Oh, ja, bitte geh, damit ich bleiben kann und mitwirken kann um den Bereich ambulante Erziehungshilfen auf stabile Beine zu stellen und verbindliche Qualitätsstandards zu entwickeln, also genau das, wofür ich hier vor zwei Jahren gestartet bin. Die Teamleitungsstelle wird auch neu besetzt, vielleicht kommt die erste ja wieder, die die mich eingestellt hat. Und dann würde ich wieder mit den Stunden raufgehen und die Kinderschutzberatungen in den Kitas würde ich auch gern übernehmen.
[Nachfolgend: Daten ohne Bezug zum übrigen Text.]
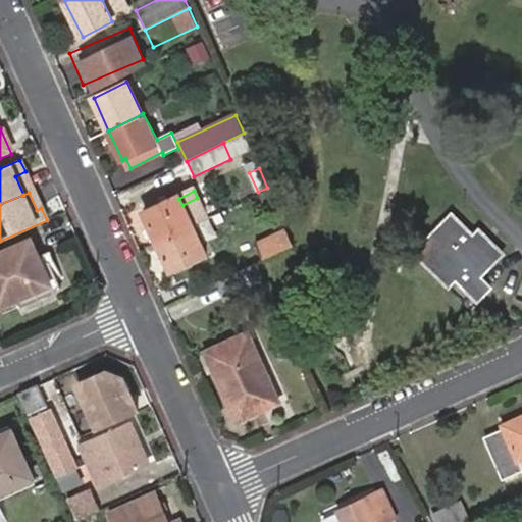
[(197,198),(183,205),(192,226),(207,219),(197,198)]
Die ehemalige Kinderschutzbeauftragte ist auch eine von denen, befragt wurden, warum sie gekündigt haben. Ich traf sie zufällig, und sie hat mir erzählt, was los war und dass sie eine Art Schutz-Konzept für Mitarbeitende entwickeln wollte, als es zum Bruch mit der Geschäftsführung kam. Ich würde mich freuen, wenn sie zurückkommt und eine andere Person endlich geht.
Ich singe: „Maarleeen, nun wird es Zeit für dich zu geh’n“.